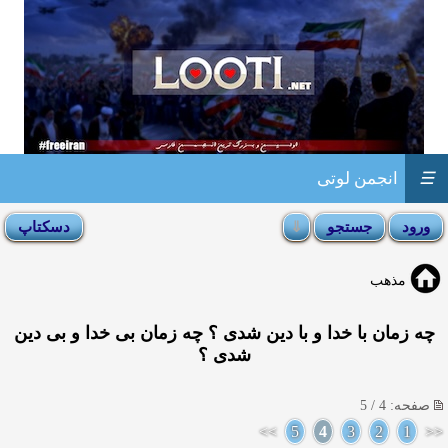
☰
انجمن لوتی
مذهب
چه زمان با خدا و با دین شدی ؟ چه زمان بی خدا و بی دین
شدی ؟
صفحه: 4 / 5
>>
5
4
3
2
1
<<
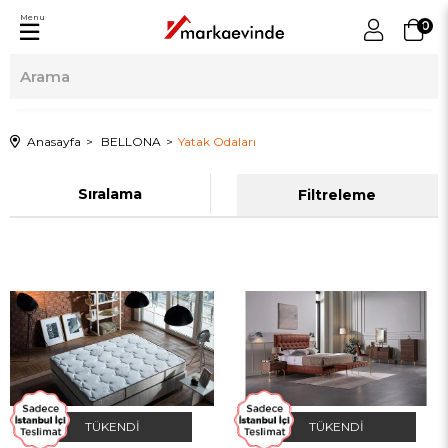
Menu
0
Anasayfa
BELLONA
Yatak Odaları
Sıralama
Filtreleme
TÜKENDI
TÜKENDI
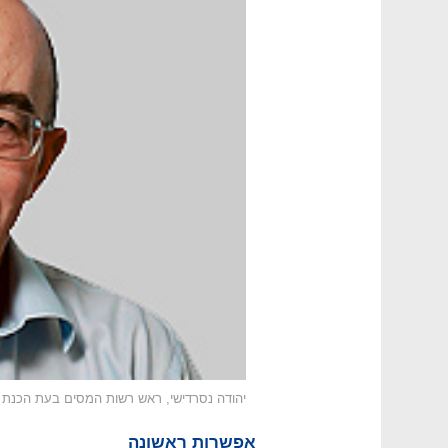
יהודה נסרדישי, ראש רשות המסים בעת הכנת תח
אפשרות ראשונה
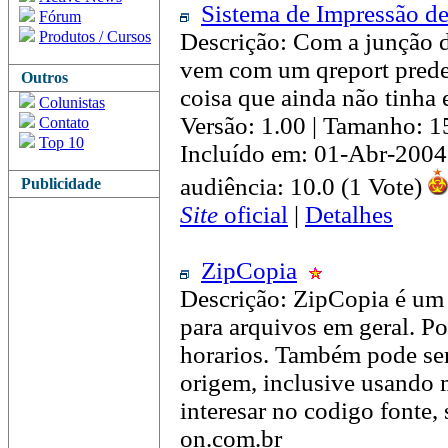
Sistema de Impressão d
Fórum
Produtos / Cursos
Descrição: Com a junção d
vem com um qreport prede
Outros
coisa que ainda não tinha
Colunistas
Versão: 1.00 | Tamanho: 
Contato
Top 10
Incluído em: 01-Abr-2004
audiência: 10.0 (1 Vote)
Publicidade
Site
oficial
|
Detalhes
ZipCopia
Descrição: ZipCopia é um
para arquivos em geral. P
horarios. Também pode ser
origem, inclusive usando
interesar no codigo fonte,
on.com.br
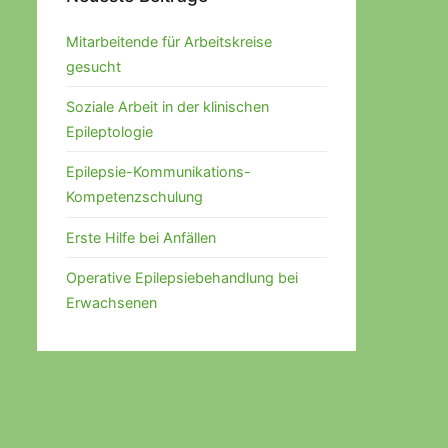
Mitarbeitende für Arbeitskreise
gesucht
Soziale Arbeit in der klinischen
Epileptologie
Epilepsie-Kommunikations-
Kompetenzschulung
Erste Hilfe bei Anfällen
Operative Epilepsiebehandlung bei
Erwachsenen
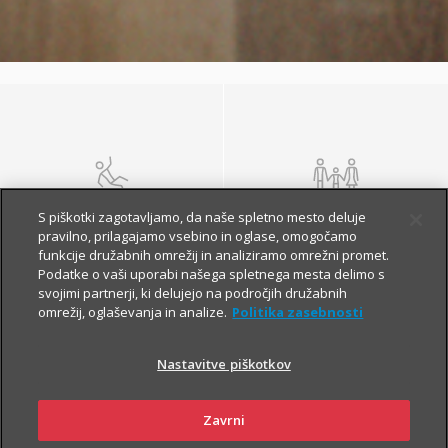
NEZGODA
ŽIVLJENJE IN
S piškotki zagotavljamo, da naše spletno mesto deluje
POKOJNINA
pravilno, prilagajamo vsebino in oglase, omogočamo
funkcije družabnih omrežij in analiziramo omrežni promet.
Podatke o vaši uporabi našega spletnega mesta delimo s
svojimi partnerji, ki delujejo na področjih družabnih
omrežij, oglaševanja in analize.
Politika zasebnosti
Nastavitve piškotkov
Zavrni
ZDRAVJE
POTOVANJE V TUJINO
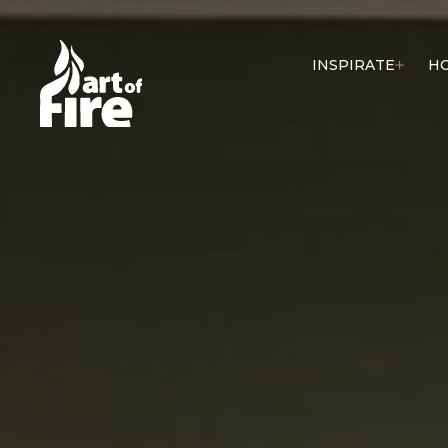
INSPIRATE
H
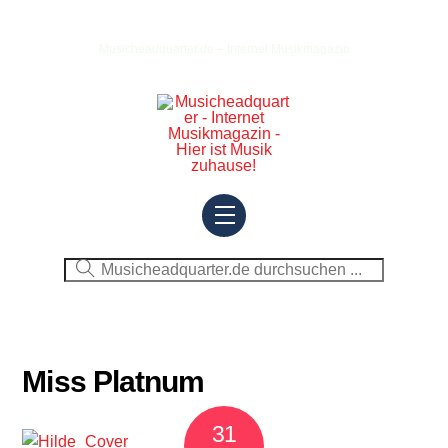
Skip
to
Musicheadquarter.de – Internet Musikmagazin
content
Menu
Miss Platnum
31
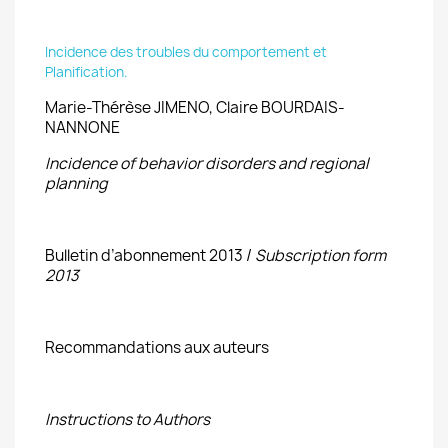
Incidence des troubles du comportement et
Planification.
Marie-Thérèse JIMENO, Claire BOURDAIS-
NANNONE
Incidence of behavior disorders and regional
planning
Bulletin d’abonnement 2013 /
Subscription form
2013
Recommandations aux auteurs
Instructions to Authors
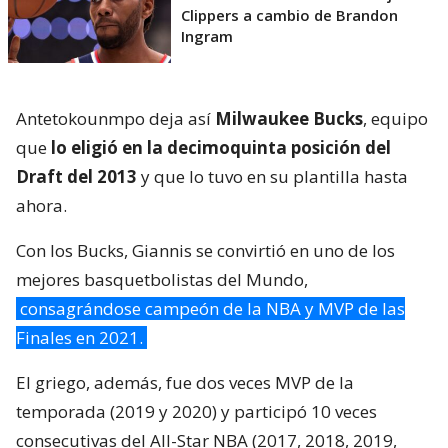
Clippers a cambio de Brandon
Ingram
Antetokounmpo deja así
Milwaukee Bucks
, equipo
que
lo eligió en la decimoquinta posición del
Draft del 2013
y que lo tuvo en su plantilla hasta
ahora.
Con los Bucks, Giannis se convirtió en uno de los
mejores basquetbolistas del Mundo,
consagrándose campeón de la NBA y MVP de las
Finales en 2021.
El griego, además, fue dos veces MVP de la
temporada (2019 y 2020) y participó 10 veces
consecutivas del All-Star NBA (2017, 2018, 2019,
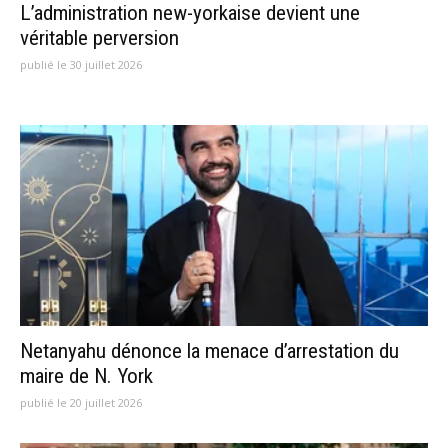
L’administration new-yorkaise devient une
véritable perversion
publié le 30 juillet 2026
Netanyahu dénonce la menace d’arrestation du
maire de N. York
publié le 20 juillet 2026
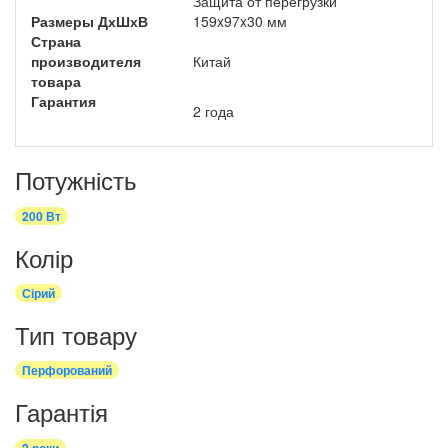
Защита от перегрузки
Размеры ДхШхВ
159x97x30 мм
Страна
производителя
Китай
товара
Гарантия
2 года
Потужність
200 Вт
Колір
Сірий
Тип товару
Перфорований
Гарантія
2 роки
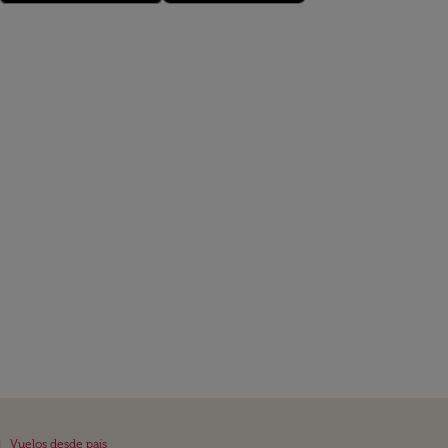
|
Vuelos desde país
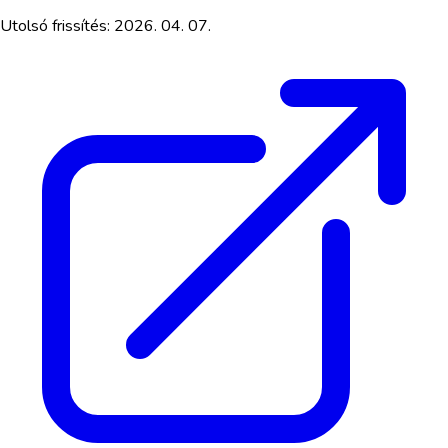
Utolsó frissítés:
2026. 04. 07.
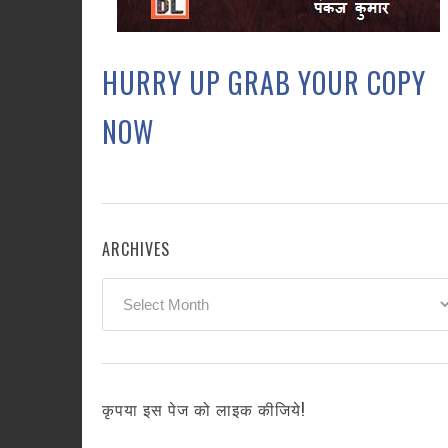
HURRY UP GRAB YOUR COPY
NOW
ARCHIVES
Archives
कृपया इस पेज को लाइक कीजिये!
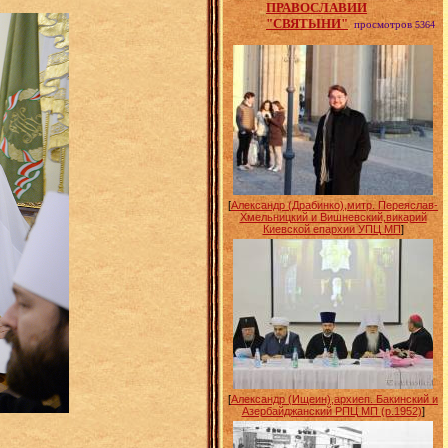
ПРАВОСЛАВИИ
"СВЯТЫНИ"
просмотров
5364
[
Александр (Драбинко),митр. Переяслав-
Хмельницкий и Вишневский,викарий
Киевской епархии УПЦ МП
]
[
Александр (Ищеин),архиеп. Бакинский и
Азербайджанский РПЦ МП (р.1952)
]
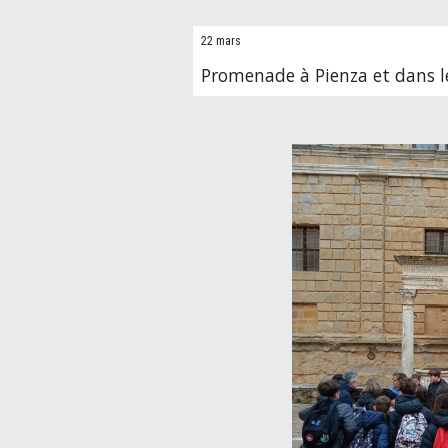
22 mars
Promenade à Pienza et dans le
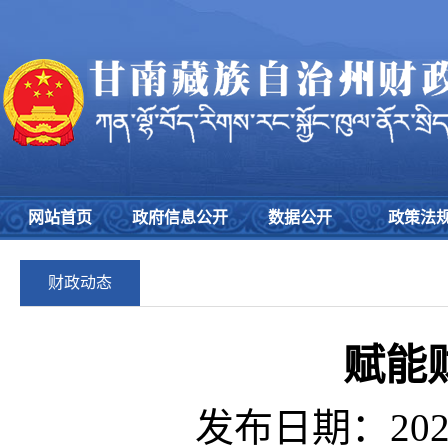
网站首页
政府信息公开
数据公开
政策法
财政动态
赋能
发布日期：2026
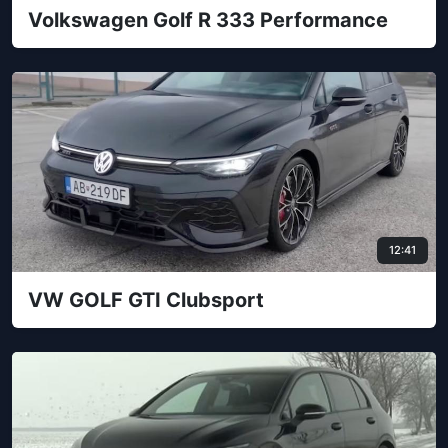
Volkswagen Golf R 333 Performance
12:41
VW GOLF GTI Clubsport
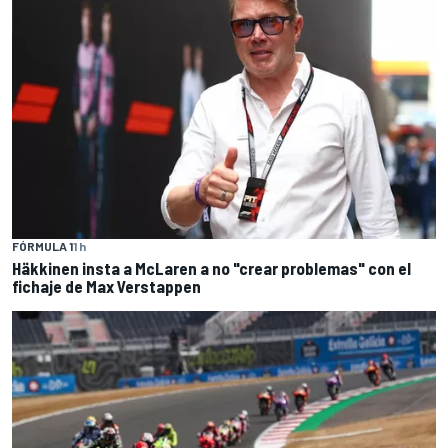
FÓRMULA 1
1 h
Häkkinen insta a McLaren a no "crear problemas" con el
fichaje de Max Verstappen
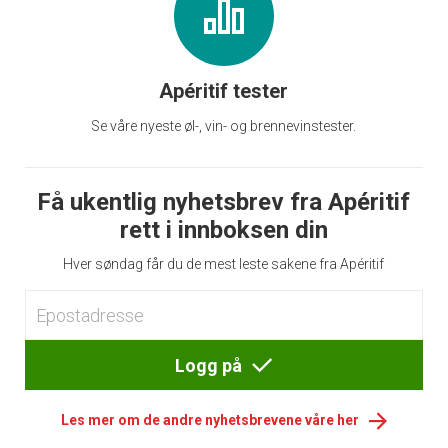
Apéritif tester
Se våre nyeste øl-, vin- og brennevinstester.
Få ukentlig nyhetsbrev fra Apéritif
rett i innboksen din
Hver søndag får du de mest leste sakene fra Apéritif
Logg på
Les mer om de andre nyhetsbrevene våre her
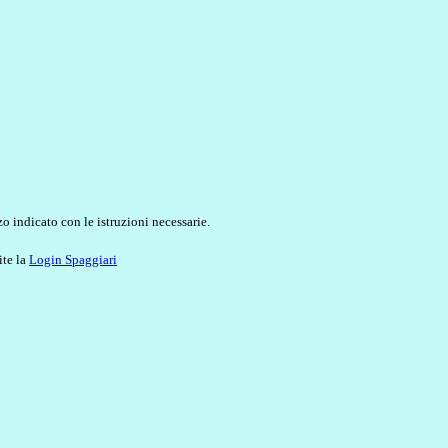
o indicato con le istruzioni necessarie.
ite la
Login Spaggiari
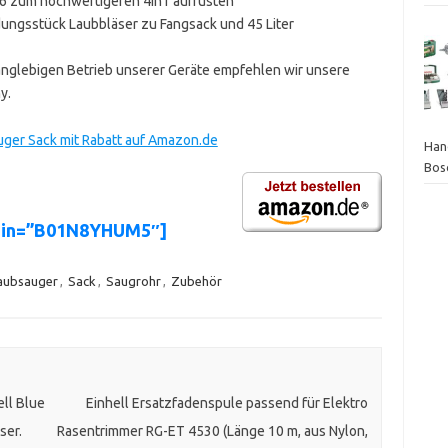
6 zum hochwertigeren 4in1 aufrüsten
ndungsstück Laubbläser zu Fangsack und 45 Liter
anglebigen Betrieb unserer Geräte empfehlen wir unsere
y.
ger Sack mit Rabatt auf Amazon.de
Hand
Bos
asin=”B01N8YHUM5″]
aubsauger
,
Sack
,
Saugrohr
,
Zubehör
ll Blue
Einhell Ersatzfadenspule passend für Elektro
ser.
Rasentrimmer RG-ET 4530 (Länge 10 m, aus Nylon,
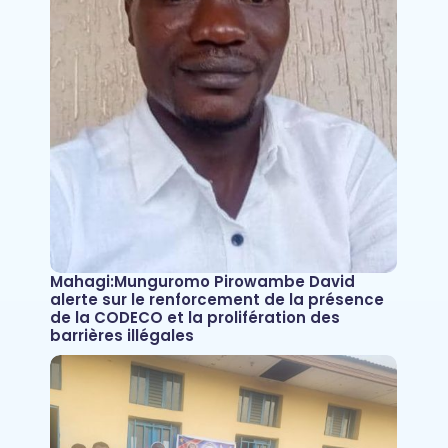
Mahagi:Munguromo Pirowambe David
alerte sur le renforcement de la présence
de la CODECO et la prolifération des
barrières illégales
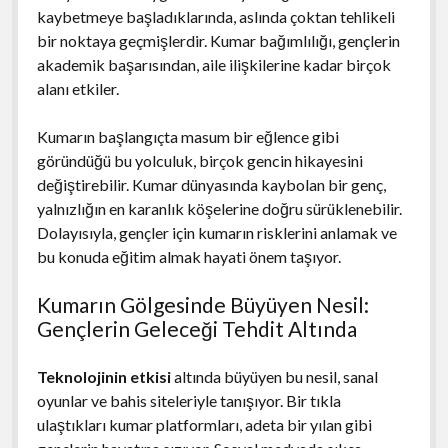
kaybetmeye başladıklarında, aslında çoktan tehlikeli
bir noktaya geçmişlerdir. Kumar bağımlılığı, gençlerin
akademik başarısından, aile ilişkilerine kadar birçok
alanı etkiler.
Kumarın başlangıçta masum bir eğlence gibi
göründüğü bu yolculuk, birçok gencin hikayesini
değiştirebilir. Kumar dünyasında kaybolan bir genç,
yalnızlığın en karanlık köşelerine doğru sürüklenebilir.
Dolayısıyla, gençler için kumarın risklerini anlamak ve
bu konuda eğitim almak hayati önem taşıyor.
Kumarın Gölgesinde Büyüyen Nesil:
Gençlerin Geleceği Tehdit Altında
Teknolojinin etkisi
altında büyüyen bu nesil, sanal
oyunlar ve bahis siteleriyle tanışıyor. Bir tıkla
ulaştıkları kumar platformları, adeta bir yılan gibi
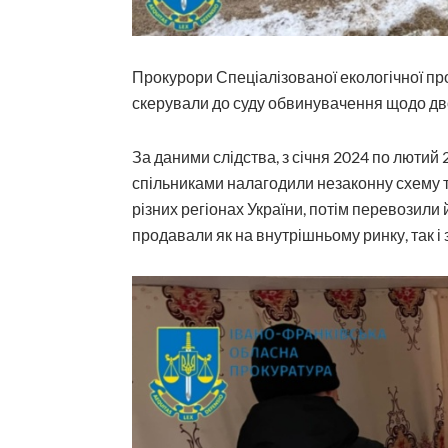
Прокурори Спеціалізованої екологічної пр
скерували до суду обвинувачення щодо дво
За даними слідства, з січня 2024 по лютий 
спільниками налагодили незаконну схему 
різних регіонах України, потім перевозили
продавали як на внутрішньому ринку, так і 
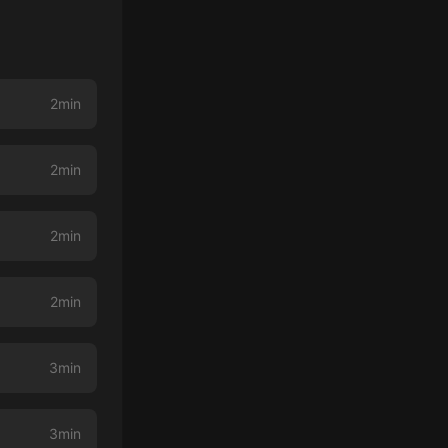
2min
2min
2min
2min
3min
3min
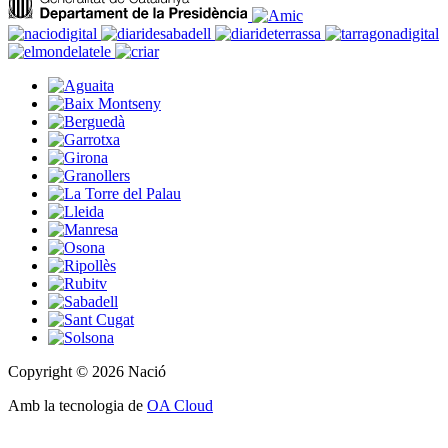
Copyright © 2026 Nació
Amb la tecnologia de
OA Cloud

----------

Problem requirements
Working from the entries above, filter out every line that lacks "veces" and copy what remains.

Solution to the problem
El griego, además, fue dos veces MVP de la
temporada (2019 y 2020) y participó 10 veces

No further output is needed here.